Ihr neues Theaterstück „Immer noch Sturm“ handelt von Ihren slowenischen Vorfahren. Es erzählt vom Krieg, vom Widerstand gegen die Nazis, von den Konflikten in der Familie. Es ist auch eine Auseinandersetzung mit Zeitgeschichte.

Auseinandersetzung? Es ist ein Sturm gegen die Geschichte, gegen Geschichte als Fortschrittskategorie.

Die Toten treten auf, als wären sie noch am Leben, und Sie, der Autor und Nachkomme, reden mit ihnen.

Ich bin ein Anhänger des Ahnenkults, ich möchte mit den Vorfahren in ein Gespräch kommen, weil das großartige Menschen waren, die zugrunde gegangen sind. Deswegen fühle ich mich ihnen verpflichtet, meinetwegen.

In Ihrem Tagebuch „Gestern unterwegs“ blicken die Mutter und die Großmutter vom Himmel herab, amüsieren sich über Ihre endlosen Wanderungen und sagen: »Was macht er denn da schon wieder?« Und nach einer Pause: »Na ja, so ist er halt …« In Ihren Büchern tauchen die Ahnen immer wieder auf. Wann hat dieses Interesse bei Ihnen angefangen? Wenn man jung ist, beschäftigen einen die Alten meistens nicht.

Mich schon. Ich verdanke das meiner Mutter, die mir immer ganz viel von den Toten erzählt hat, von den Brüdern, die sie geliebt hat und die im Krieg gefallen sind. Sie hat erzählt und erzählt, alle Einzelheiten. Das Leben der Toten hat mich immer beschäftigt, schon Die Hornissen, mein allererster Roman, beruhen auf einer Geschichte, die mir meine Mutter erzählt hat und die ich dann nachgeträumt habe.

Im Sturmbuch stehen die Vorfahren mütterlicherseits im Zentrum, Ihr Vater kommt nur am Rande vor.

Das wäre eine andere Geschichte. Ich habe jetzt eine Erzählung geschrieben, deren Held ein Schauspieler ist, der sich sehr mit seinem Vater beschäftigt.

Wenn Sie »Vater« sagen, welchen haben Sie dann im Sinn? Ihren Stiefvater Bruno Handke oder Ihren leiblichen Vater?

Meinen Erzeuger ­ oder wie man das nennt.

Haben Sie ihn gekannt?

Ich habe ihn ein paarmal besucht, und wir haben uns zu achten gelernt. Er war ein etwas nervöser Mensch, ein guter Tänzer, ein Möchtegern-Frauenheld, er hat mir gefallen.

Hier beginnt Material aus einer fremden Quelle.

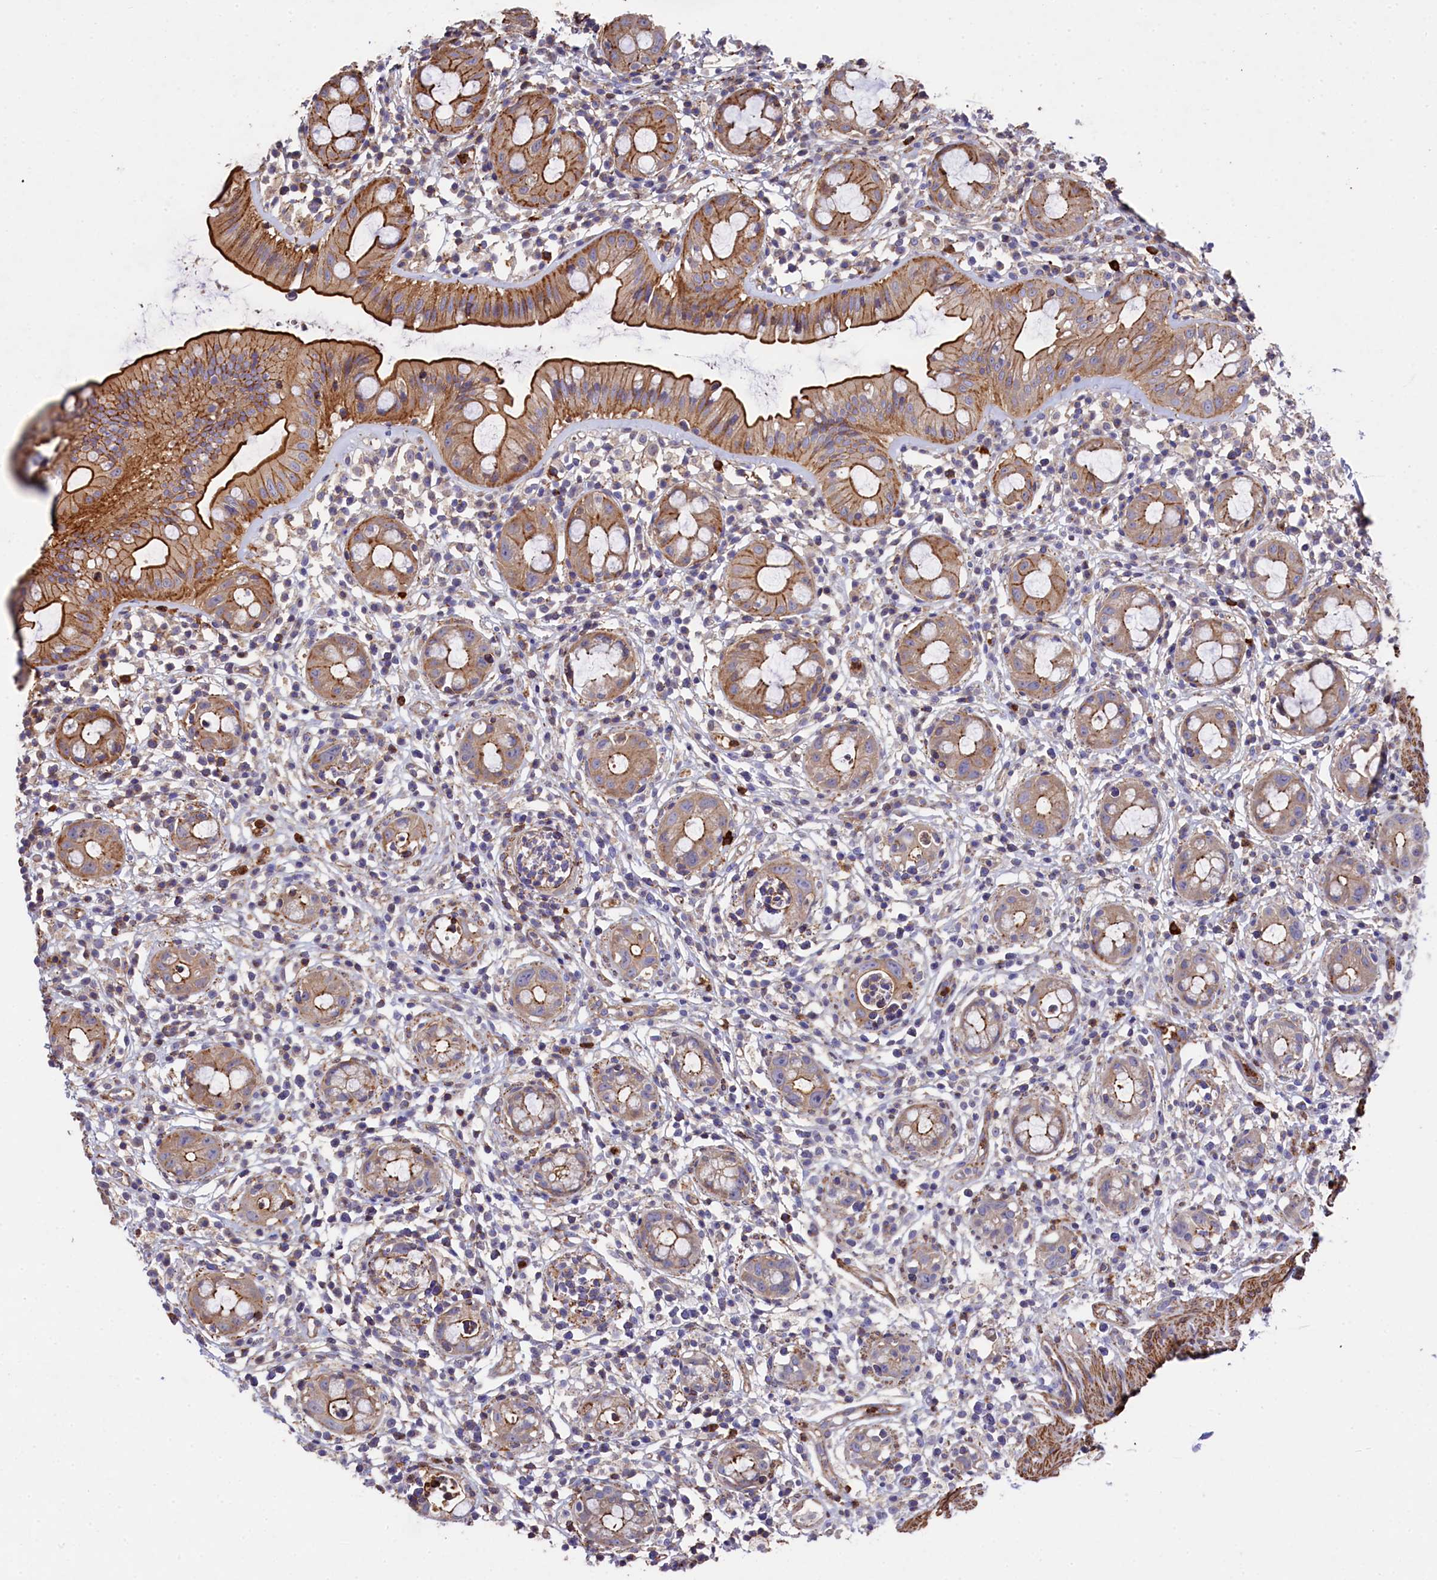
{"staining": {"intensity": "strong", "quantity": "25%-75%", "location": "cytoplasmic/membranous"}, "tissue": "rectum", "cell_type": "Glandular cells", "image_type": "normal", "snomed": [{"axis": "morphology", "description": "Normal tissue, NOS"}, {"axis": "topography", "description": "Rectum"}], "caption": "Immunohistochemical staining of unremarkable rectum exhibits high levels of strong cytoplasmic/membranous expression in about 25%-75% of glandular cells. (DAB = brown stain, brightfield microscopy at high magnification).", "gene": "RAPSN", "patient": {"sex": "female", "age": 57}}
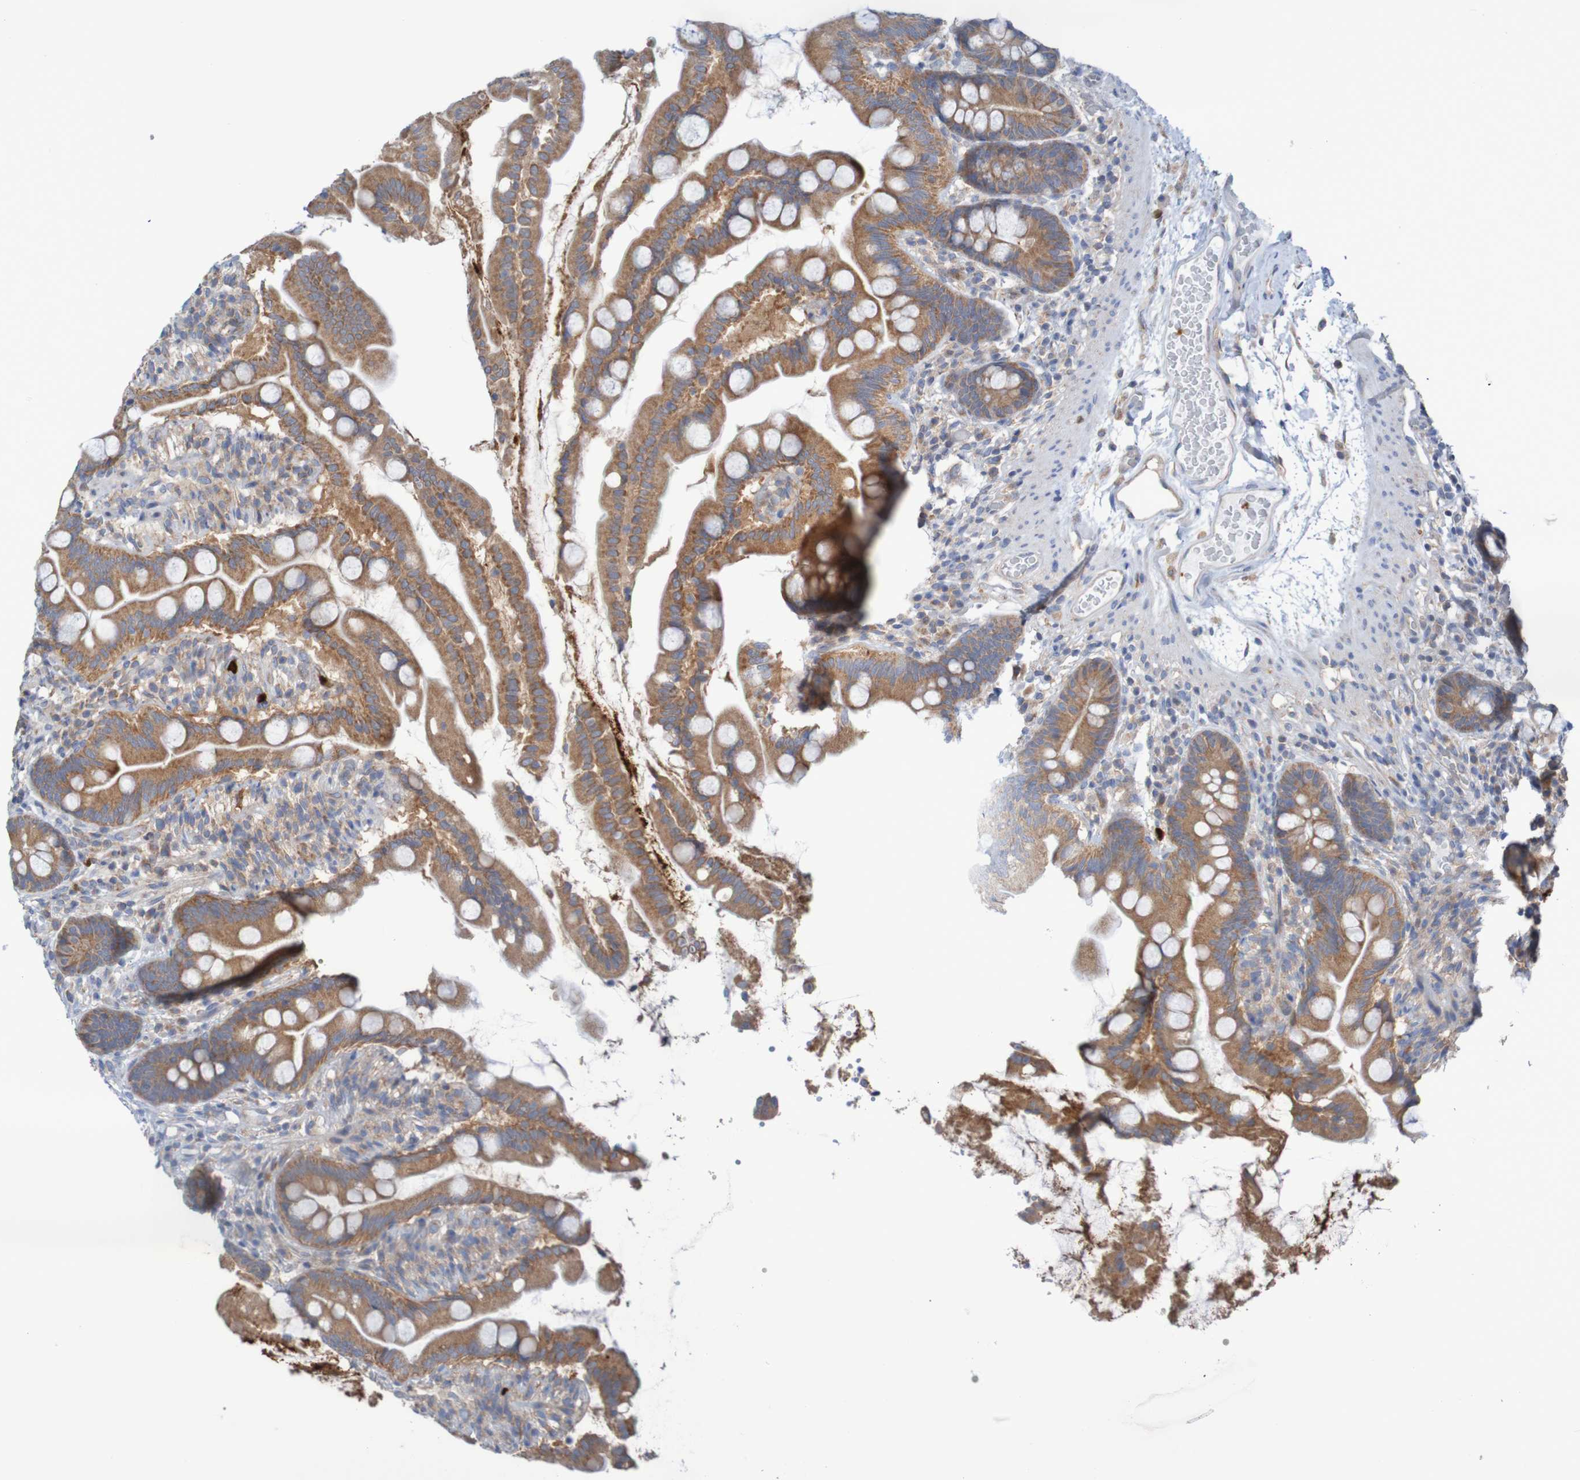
{"staining": {"intensity": "moderate", "quantity": ">75%", "location": "cytoplasmic/membranous"}, "tissue": "small intestine", "cell_type": "Glandular cells", "image_type": "normal", "snomed": [{"axis": "morphology", "description": "Normal tissue, NOS"}, {"axis": "topography", "description": "Small intestine"}], "caption": "Benign small intestine reveals moderate cytoplasmic/membranous expression in about >75% of glandular cells, visualized by immunohistochemistry. (DAB IHC with brightfield microscopy, high magnification).", "gene": "PARP4", "patient": {"sex": "female", "age": 56}}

Er war ein Bankmann, hatte einen großen Mercedes, lebte in Norddeutschland, in Buxtehude.

Wie alt waren Sie, als Sie ihn getroffen haben?

Etwa 19.

Ging das Treffen von Ihnen aus?

Ja, ich wollte ihn kennenlernen, auch wegen der Erfahrungen, die ich mit meinem Stiefvater gemacht hatte.

Mit dem Sie sich nicht besonders gut vertragen haben.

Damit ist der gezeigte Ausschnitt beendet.